Validating Google Willow: How We Achieved 5.4% Lambda Accuracy

Published: October 27, 2025 | Author: qsurf Team | Reading Time: 8 minutes

In October 2024, Google Quantum AI published groundbreaking results demonstrating quantum error correction below the surface code threshold. We validated their claims using decoder-independent analysis—and achieved 5.4% Lambda accuracy without running a single decoder.

                Key Results
                Lambda Accuracy: 5.4% error (predicted 0.7277 vs. measured 0.7693)
R² Linearity: > 0.999 across all distances (d=3, 5, 7)
Per-Distance Errors: 0.3% (d=3), 0.5% (d=5), 0.9% (d=7)
Processing Time: 3.4s (d=3), 6.3s (d=5), 12.7s (d=7) for 50K shots
Validation Grade: A

            

What is Lambda (Λ) and Why Does It Matter?

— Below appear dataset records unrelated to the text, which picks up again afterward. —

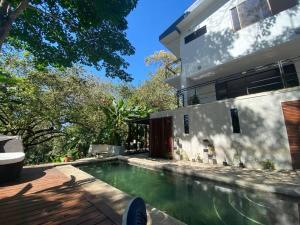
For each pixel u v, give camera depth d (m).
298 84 10.48
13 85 13.90
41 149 21.39
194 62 13.25
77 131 18.62
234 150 9.08
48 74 15.27
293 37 8.97
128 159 12.28
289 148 7.48
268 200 5.18
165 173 9.21
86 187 5.61
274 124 7.96
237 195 5.84
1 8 6.31
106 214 3.65
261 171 7.53
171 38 15.40
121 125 17.14
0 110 15.66
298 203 4.75
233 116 9.37
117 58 10.02
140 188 7.10
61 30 8.82
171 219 3.45
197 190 6.61
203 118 10.63
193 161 10.84
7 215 3.65
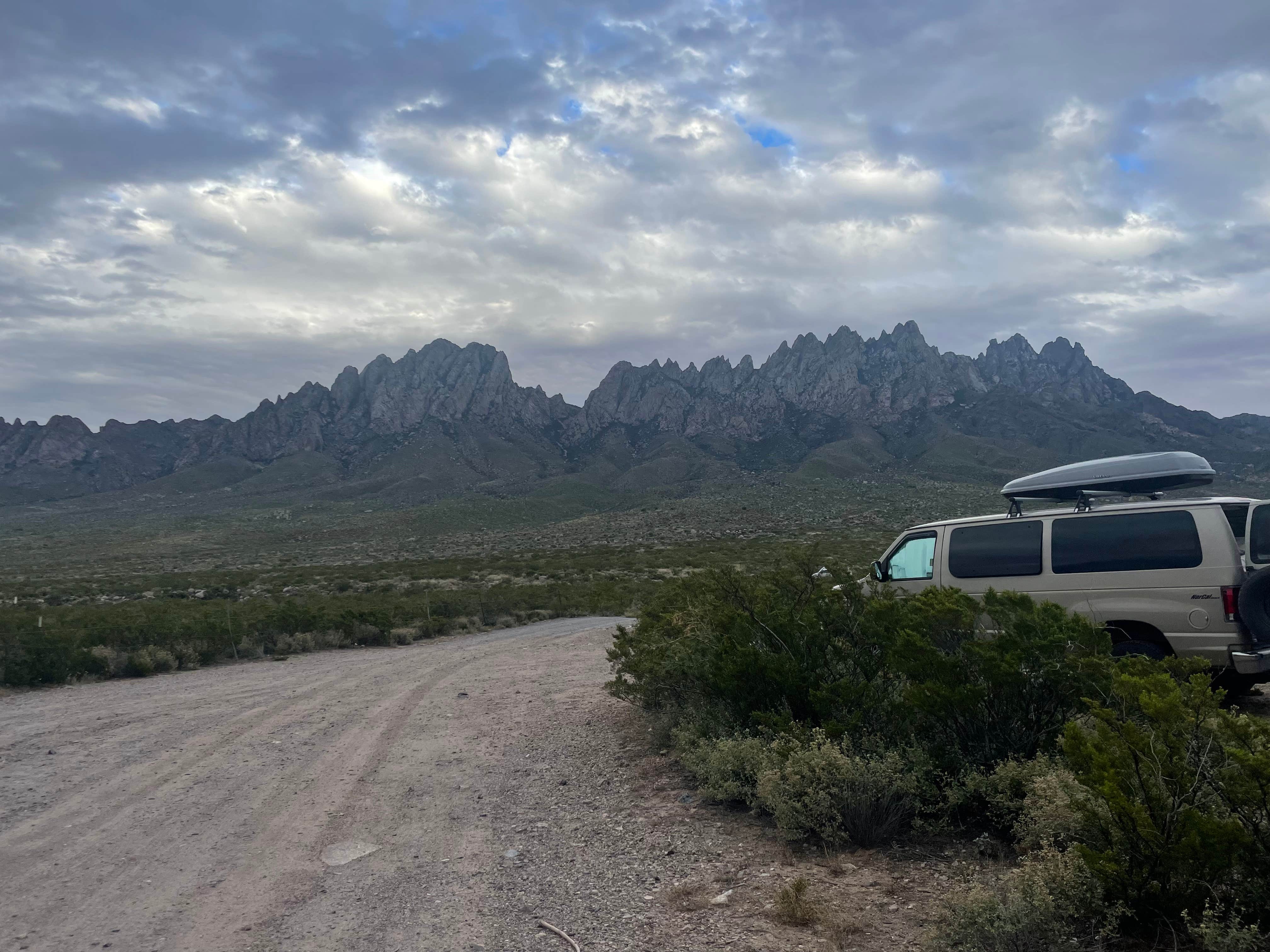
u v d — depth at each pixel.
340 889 4.46
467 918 4.00
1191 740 3.47
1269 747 3.19
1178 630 6.96
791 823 4.62
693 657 6.80
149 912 4.21
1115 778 3.32
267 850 5.13
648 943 3.59
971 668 5.05
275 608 23.78
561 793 6.18
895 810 4.62
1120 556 7.39
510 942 3.71
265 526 155.62
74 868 4.89
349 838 5.33
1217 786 3.29
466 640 20.28
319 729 8.90
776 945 3.46
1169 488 7.88
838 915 3.69
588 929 3.79
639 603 27.45
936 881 4.00
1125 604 7.23
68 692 12.65
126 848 5.22
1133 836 3.24
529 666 13.75
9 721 10.07
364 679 12.84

Lambda (Λ) is the error suppression factor—the ratio of logical error rates between different code distances. In quantum error correction, increasing the code distance d should exponentially suppress errors. For a well-performing surface code:

Λ(d1→d2) = p_logical(d1) / p_logical(d2)

For below-threshold operation: Λ > 1
(Errors decrease as distance increases)
            

Google's Willow paper reported Λ = 2.14 ± 0.02 for the d=3→d=5→d=7 transition. This means logical errors decreased by 2.14× with each distance step—a landmark achievement showing quantum error correction working as theoretically predicted.

Important Distinction: Google's Λ = 2.14 comes from their decoder output (MWPM post-processing). Our method predicts Λ = 0.7277 for the raw hardware observables (before decoding). These measure different things—both are valid, but ours is decoder-independent.

The Challenge: Decoder-Independent Validation

Traditional QEC validation requires:

Implement a decoder: MWPM, Union-Find, BP4, etc. (weeks to months)
Optimize for the hardware: Noise models, weights, thresholds (weeks)
Run validation: Process syndrome data (hours per distance)
Compare results: Check if decoder output matches claims

This process is slow, complex, and decoder-dependent. Different decoders give different results. Optimization choices affect outcomes. It's hard to separate "hardware quality" from "decoder quality."

qsurf's approach: Skip the decoder entirely. Analyze syndrome patterns directly using mathematical techniques from differential geometry. Extract error rates from temporal evolution of syndrome correlations.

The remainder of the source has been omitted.